# REQUEST
Please rewrite the records below as a numbered list with one line per item, leaving out blank lines. Omit the pictures.

(Extracted records)
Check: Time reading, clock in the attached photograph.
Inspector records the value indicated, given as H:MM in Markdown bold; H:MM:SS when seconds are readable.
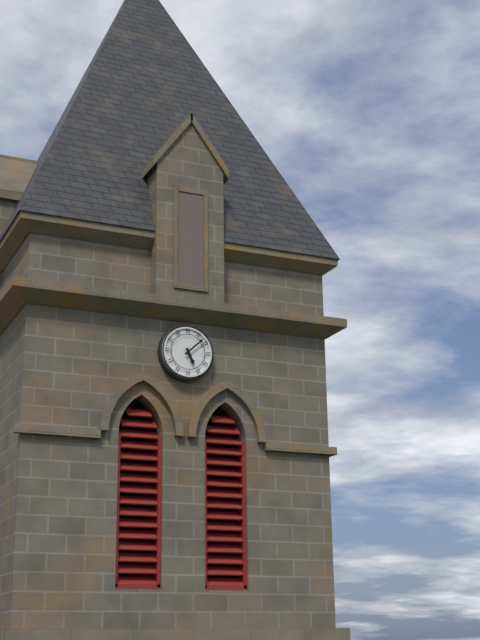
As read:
**5:08**
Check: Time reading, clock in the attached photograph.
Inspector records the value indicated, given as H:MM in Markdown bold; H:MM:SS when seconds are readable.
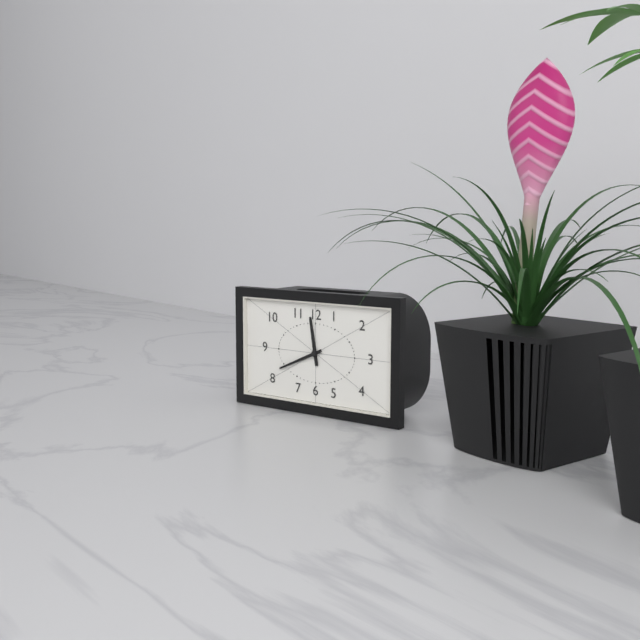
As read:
**11:41**
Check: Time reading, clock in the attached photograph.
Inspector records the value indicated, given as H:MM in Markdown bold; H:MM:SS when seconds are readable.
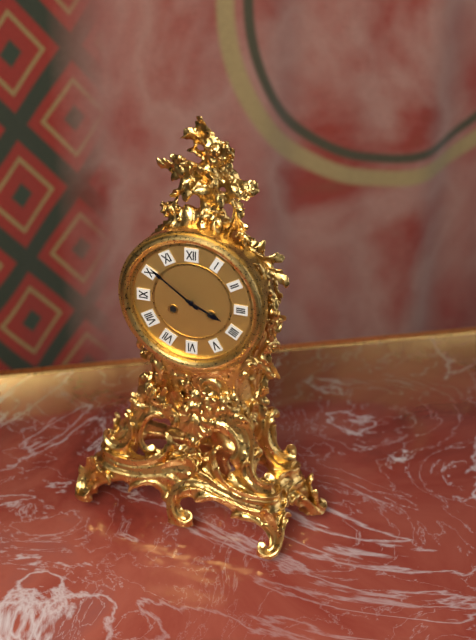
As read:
**3:51**
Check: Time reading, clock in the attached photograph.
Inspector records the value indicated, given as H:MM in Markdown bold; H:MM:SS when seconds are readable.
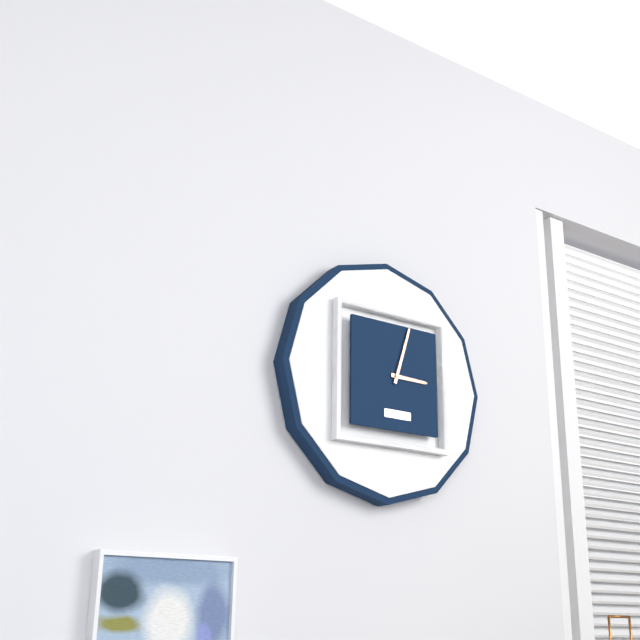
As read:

# TASK SOLUTION
1. Check: Time reading, clock in the attached photograph.
2. Inspector records the value indicated, given as H:MM in Markdown bold; H:MM:SS when seconds are readable.
3. As read:
4. **5:08**
5. Check: Time reading, clock in the attached photograph.
6. Inspector records the value indicated, given as H:MM in Markdown bold; H:MM:SS when seconds are readable.
7. As read:
8. **11:41**
9. Check: Time reading, clock in the attached photograph.
10. Inspector records the value indicated, given as H:MM in Markdown bold; H:MM:SS when seconds are readable.
11. As read:
12. **3:51**
13. Check: Time reading, clock in the attached photograph.
14. Inspector records the value indicated, given as H:MM in Markdown bold; H:MM:SS when seconds are readable.
15. As read:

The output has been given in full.